FLAC

How musefs scans and synthesizes native FLAC files (.flac). FLAC inside an Ogg container is a different beast — see Ogg. For the segment model these layouts plug into, see the segment model.

What round-trips

  • All text tags. Canonical keys (title, artist, albumartist, date, tracknumber, …) map to their conventional Vorbis field names via the shared vocabulary (musefs-format/src/tagmap.rs); any other field round-trips verbatim by its own name. Multi-value fields keep their order. User-defined keys that are not legal Vorbis field names (empty, containing =, control characters, or non-ASCII bytes — i.e. outside ASCII 0x200x7D minus =) are dropped on synthesis and logged; they cannot round-trip by name.
  • Binary metadata blocks. APPLICATION and CUESHEET blocks are captured at scan time as binary tags (an APPLICATION payload includes its 4-byte application id) and re-emitted on synthesis, streamed from the DB rather than held in memory.
  • Embedded pictures. Each PICTURE block round-trips with its MIME type, picture type, description, and dimensions; image bytes are stored content-addressed and streamed at read time.
  • Structural blocks. STREAMINFO and SEEKTABLE are preserved bit-exact. They are captured into the read-only structural_blocks store at scan time (external tools must not edit them) and re-emitted on synthesis.

Lossy edges

  • PADDING blocks are dropped — the synthesized file carries no padding.
  • Metadata blocks of unknown/reserved types are dropped at scan time.
  • A PICTURE block whose picture type falls outside the standard 020 range is clamped to 0 (Other) at scan time, matching the store's track_art.picture_type CHECK. This shared PICTURE parser also serves FLAC-in-Ogg, so the same clamp applies there.
  • The VORBIS_COMMENT vendor string is replaced with musefs's own.
  • Vorbis field names are case-insensitive by spec; musefs re-emits canonical keys under their conventional uppercase names and upper-cases unknown field names. A field stored as MixedCase comes back as MIXEDCASE — same field to a conforming reader, different bytes.

How synthesis works

flac::synthesize_layout (musefs-format/src/flac.rs) builds the layout in this order — an inline metadata region, DB-streamed payloads, then the untouched audio:

 offset 0
 ┌──────────────────────────────────────────────┐ ┐
 │ █ "fLaC" marker                      (Inline) │ │
 │ █ STREAMINFO / SEEKTABLE, bit-exact  (Inline) │ │ generated
 │ █ VORBIS_COMMENT rebuilt from DB     (Inline) │ │ metadata
 │ ▒ APPLICATION / CUESHEET bodies   (BinaryTag) │ │ region
 │ █ PICTURE framing + ▒ image bytes  (ArtImage) │ │
 ├──────────────────────────────────────────────┤ ┘
 │ ░ audio frames, verbatim       (BackingAudio) │
 └──────────────────────────────────────────────┘
 EOF     █ inline-generated   ▒ DB-streamed   ░ untouched backing
  1. Inline — the fLaC marker plus the preserved structural blocks (STREAMINFO, SEEKTABLE, sorted by block type) and a VORBIS_COMMENT block regenerated entirely from the DB tag rows.
  2. BinaryTag — one segment per stored APPLICATION/CUESHEET block, streamed from the DB at read time.
  3. ArtImage — one PICTURE block per linked art row; the block framing is inline, the image bytes stream from the blob store.
  4. BackingAudio — the original audio frames, served by positioned reads at the stored audio_offset/audio_length.

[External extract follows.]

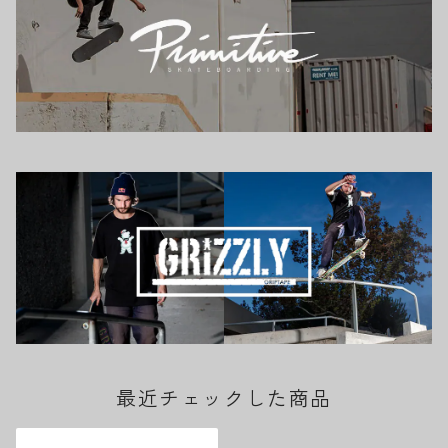
最近チェックした商品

Structural blocks normally come from the structural_blocks store. A database scanned before that store existed has no rows there; synthesis then falls back to re-reading the file's front for every preserved block (carrying APPLICATION/CUESHEET inline and suppressing the streamed binary tags so nothing is emitted twice). A re-scan upgrades the track to the streamed path.

Quirks & invariants

  • The audio frames are never touched: the backing segment starts exactly at the scanned audio offset, and the byte-identical-audio property is asserted by musefs-format/tests/proptest_flac.rs and the mutagen interop suite (musefs-core/tests/interop_emit.rs).
  • Synthesis re-parses its own inline output in tests (flac_tag_roundtrip_is_stable): the regenerated front must be a valid FLAC metadata region whose computed audio boundary equals the layout's header length.
  • Block-body sizes are bounded at parse time (MAX_BLOCK_BODY); a crafted file cannot force a huge allocation.
  • The parser now rejects (at scan and synthesis) any FLAC whose metadata does not begin with exactly one 34-byte STREAMINFO block; a crafted store providing malformed structural rows fails synthesis with a controlled error rather than emitting decoder-rejected output.